Estratto del documento:
*-*-*
Parole d’ordine del ritorno della conferenza Cisco in Europa: sostenibilità e semplicità. Quel che conta, in fondo, è il risultato: la tecnologia è solo un mezzo per ottenere inclusione e sviluppo
Sono tornati. L’ultima volta che Cisco aveva incontrato clienti, partner, sviluppatori e tecnici europei era stato nel 2020: pochi giorni prima che l’emergenza sanitaria sconvolgesse ogni programma per i due anni successivi. Questa volta il punto di ritrovo è Amsterdam: qui viene raccontata, ancora una volta, la visione e l’ambizione di Cisco di offrire un supporto pratico e concreto allo sviluppo della rete globale che consente di costruire servizi, nuovi prodotti e opportunità di business per chiunque oggi sia impegnato nella missione di fare impresa. Con l’inevitabile necessità di comprendere e includere Internet. E la pretesa di istantaneità che il pubblico esige dall’economia delle app.
Sicurezza, innanzi tutto
Per governare un sistema complesso, qual è oggi una infrastruttura informatica di un’azienda, è necessario ottenere la massima visibilità sul funzionamento di ciascuna delle sue parti. Si può puntare alla specializzazione estrema, affidandosi alla competenza e all’esperienza di professionisti che conoscono il proprio mestiere come nessun altro: sono figure indispensabili, che costituiscono il cuore e l’anima di una infrastruttura. Ma, difronte alla crescita costante della quantità di protocolli e funzioni messe a disposizione, occorre pure mettere loro a disposizione strumenti in grado di offrire con un’occhiata l’informazione giusta al momento giusto.
*-*-*
Dati di partenza:
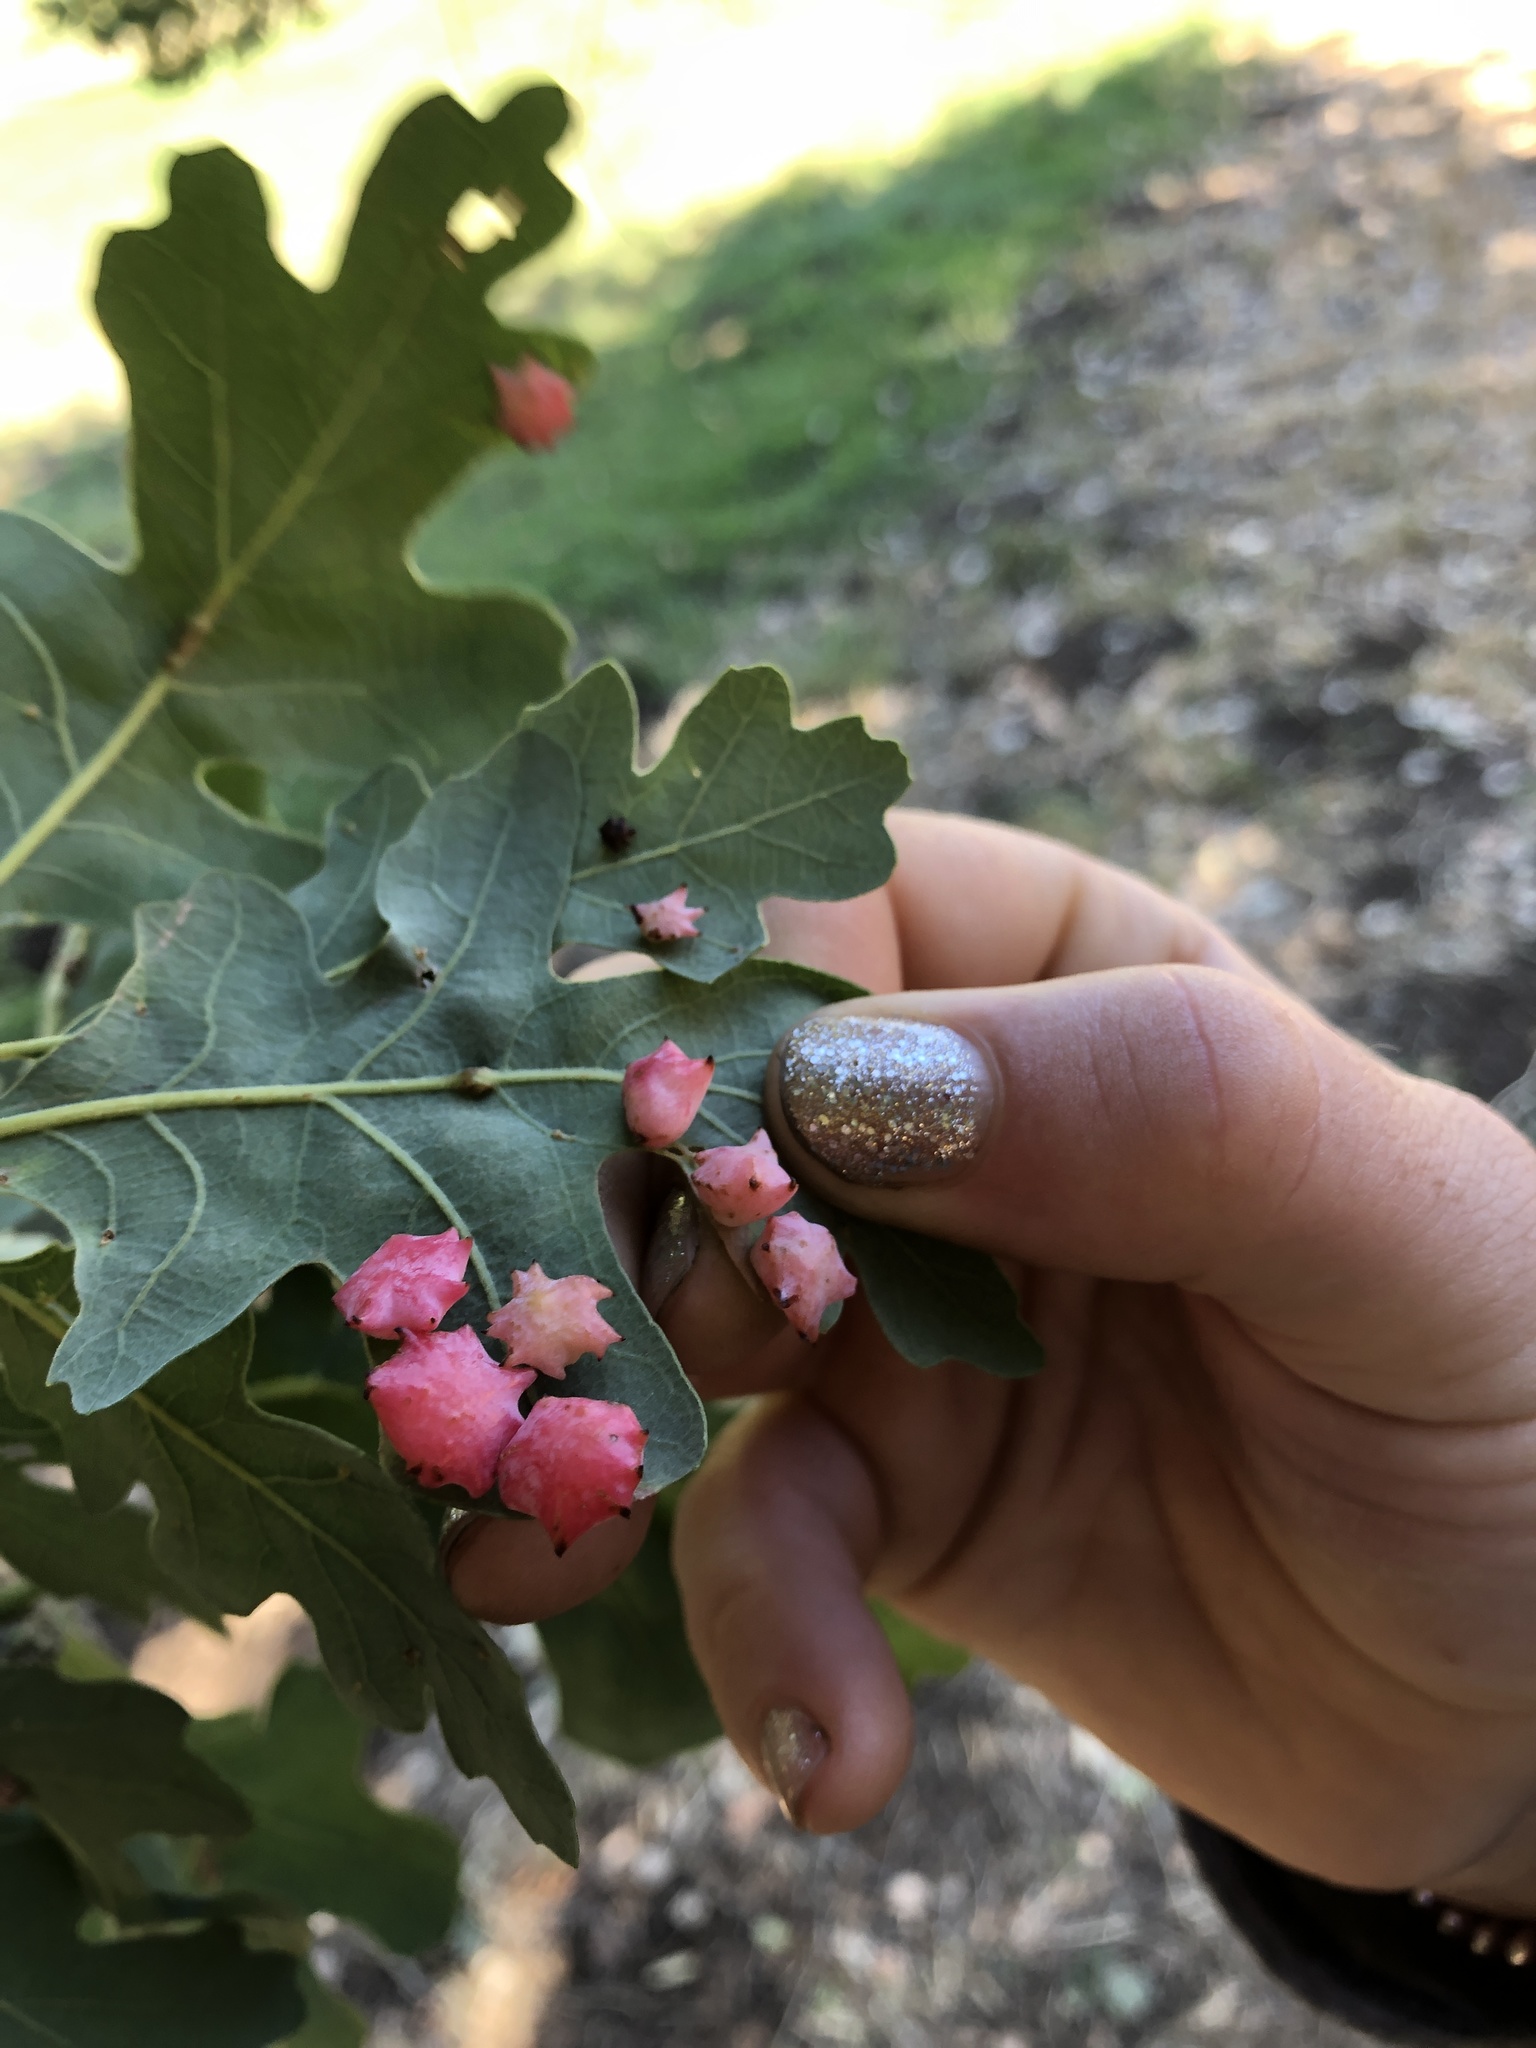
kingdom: Animalia
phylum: Arthropoda
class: Insecta
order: Hymenoptera
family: Cynipidae
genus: Cynips
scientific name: Cynips douglasi
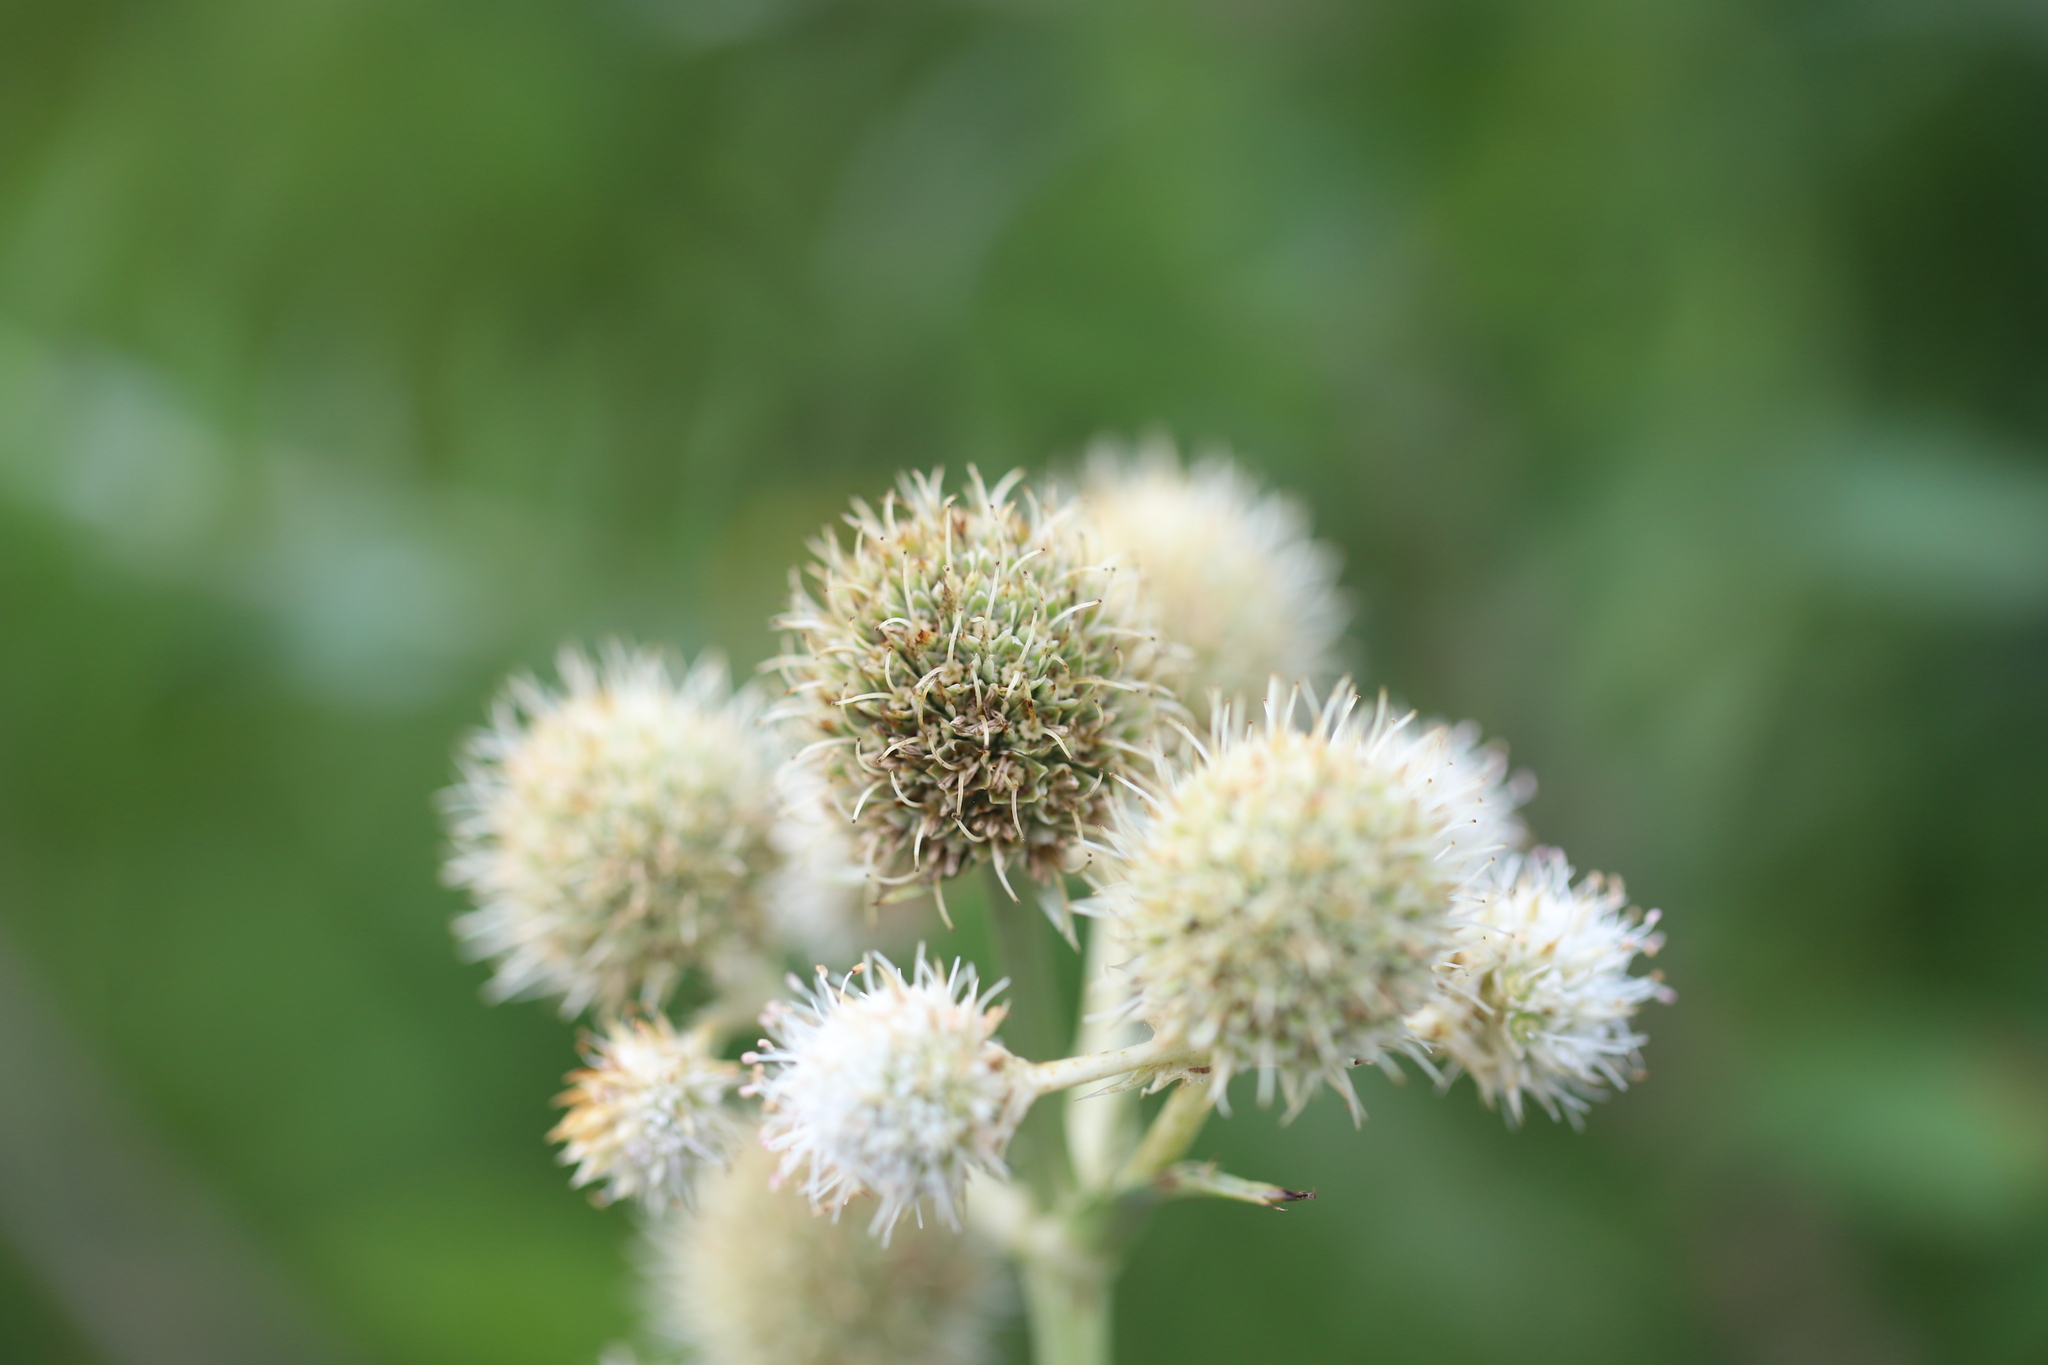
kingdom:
*-*-*
Consegne:
**A.** Trascrivi per intero il testo sulla conferenza Cisco, identico all'originale.
**B.** Riporta di nuovo, senza alcuna modifica, il tratto dei record che si apre con la riga contenente "class: Insecta" e si chiude con l'ultima riga dei record, entrambe incluse. Non inserire le immagini nella risposta.

Risposte per consegna:
**A.**
Parole d’ordine del ritorno della conferenza Cisco in Europa: sostenibilità e semplicità. Quel che conta, in fondo, è il risultato: la tecnologia è solo un mezzo per ottenere inclusione e sviluppo
Sono tornati. L’ultima volta che Cisco aveva incontrato clienti, partner, sviluppatori e tecnici europei era stato nel 2020: pochi giorni prima che l’emergenza sanitaria sconvolgesse ogni programma per i due anni successivi. Questa volta il punto di ritrovo è Amsterdam: qui viene raccontata, ancora una volta, la visione e l’ambizione di Cisco di offrire un supporto pratico e concreto allo sviluppo della rete globale che consente di costruire servizi, nuovi prodotti e opportunità di business per chiunque oggi sia impegnato nella missione di fare impresa. Con l’inevitabile necessità di comprendere e includere Internet. E la pretesa di istantaneità che il pubblico esige dall’economia delle app.
Sicurezza, innanzi tutto
Per governare un sistema complesso, qual è oggi una infrastruttura informatica di un’azienda, è necessario ottenere la massima visibilità sul funzionamento di ciascuna delle sue parti. Si può puntare alla specializzazione estrema, affidandosi alla competenza e all’esperienza di professionisti che conoscono il proprio mestiere come nessun altro: sono figure indispensabili, che costituiscono il cuore e l’anima di una infrastruttura. Ma, difronte alla crescita costante della quantità di protocolli e funzioni messe a disposizione, occorre pure mettere loro a disposizione strumenti in grado di offrire con un’occhiata l’informazione giusta al momento giusto.

**B.**
class: Insecta
order: Hymenoptera
family: Cynipidae
genus: Cynips
scientific name: Cynips douglasi
kingdom:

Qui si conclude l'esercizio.